About this exercise:
Scan the records below and copy every line that contains the string "UNDP".

^^^^^^^^^^^^^^^^

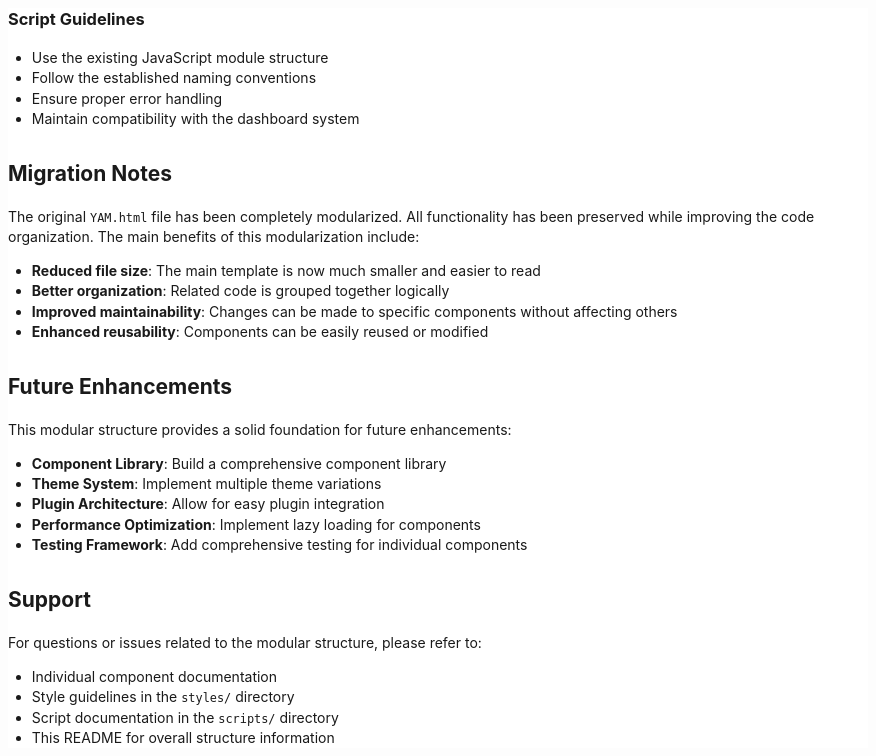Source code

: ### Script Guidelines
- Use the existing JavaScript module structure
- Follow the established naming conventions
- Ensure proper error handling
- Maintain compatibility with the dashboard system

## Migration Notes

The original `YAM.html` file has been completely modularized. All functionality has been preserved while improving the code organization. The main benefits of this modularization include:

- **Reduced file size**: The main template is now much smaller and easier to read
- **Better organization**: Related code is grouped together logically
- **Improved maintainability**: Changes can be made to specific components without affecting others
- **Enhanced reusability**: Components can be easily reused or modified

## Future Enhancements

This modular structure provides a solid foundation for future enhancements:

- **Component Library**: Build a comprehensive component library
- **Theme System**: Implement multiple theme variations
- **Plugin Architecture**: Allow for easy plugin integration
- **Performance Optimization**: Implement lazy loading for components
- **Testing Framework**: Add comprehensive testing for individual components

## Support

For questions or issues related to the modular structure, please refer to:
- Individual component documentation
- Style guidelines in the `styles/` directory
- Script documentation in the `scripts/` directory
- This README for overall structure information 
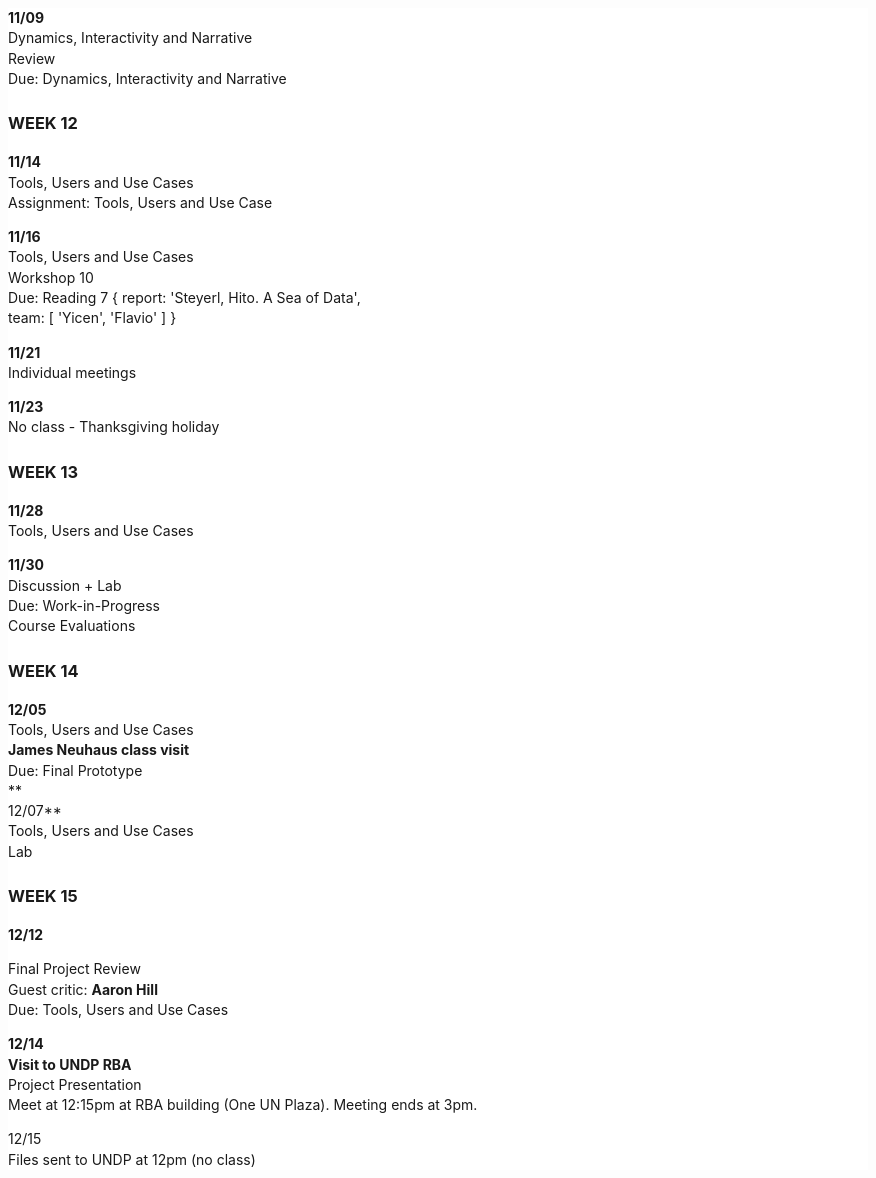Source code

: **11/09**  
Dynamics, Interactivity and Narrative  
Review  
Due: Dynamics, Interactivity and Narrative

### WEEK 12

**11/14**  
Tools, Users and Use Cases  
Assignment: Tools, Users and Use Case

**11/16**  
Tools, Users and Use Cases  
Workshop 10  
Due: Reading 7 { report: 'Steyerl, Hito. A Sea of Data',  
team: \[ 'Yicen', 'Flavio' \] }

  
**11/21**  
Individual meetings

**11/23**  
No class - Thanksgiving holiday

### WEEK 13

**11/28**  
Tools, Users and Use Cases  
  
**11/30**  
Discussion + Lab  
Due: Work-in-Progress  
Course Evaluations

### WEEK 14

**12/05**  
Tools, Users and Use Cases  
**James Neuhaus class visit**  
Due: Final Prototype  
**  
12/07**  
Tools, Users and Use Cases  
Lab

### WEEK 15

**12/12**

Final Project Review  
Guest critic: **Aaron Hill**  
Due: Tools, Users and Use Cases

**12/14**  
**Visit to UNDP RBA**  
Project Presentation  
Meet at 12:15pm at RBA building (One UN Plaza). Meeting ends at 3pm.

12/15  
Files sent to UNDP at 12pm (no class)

^^^^^^^^^^^^^^^^

Written solution:
**Visit to UNDP RBA**  
Files sent to UNDP at 12pm (no class)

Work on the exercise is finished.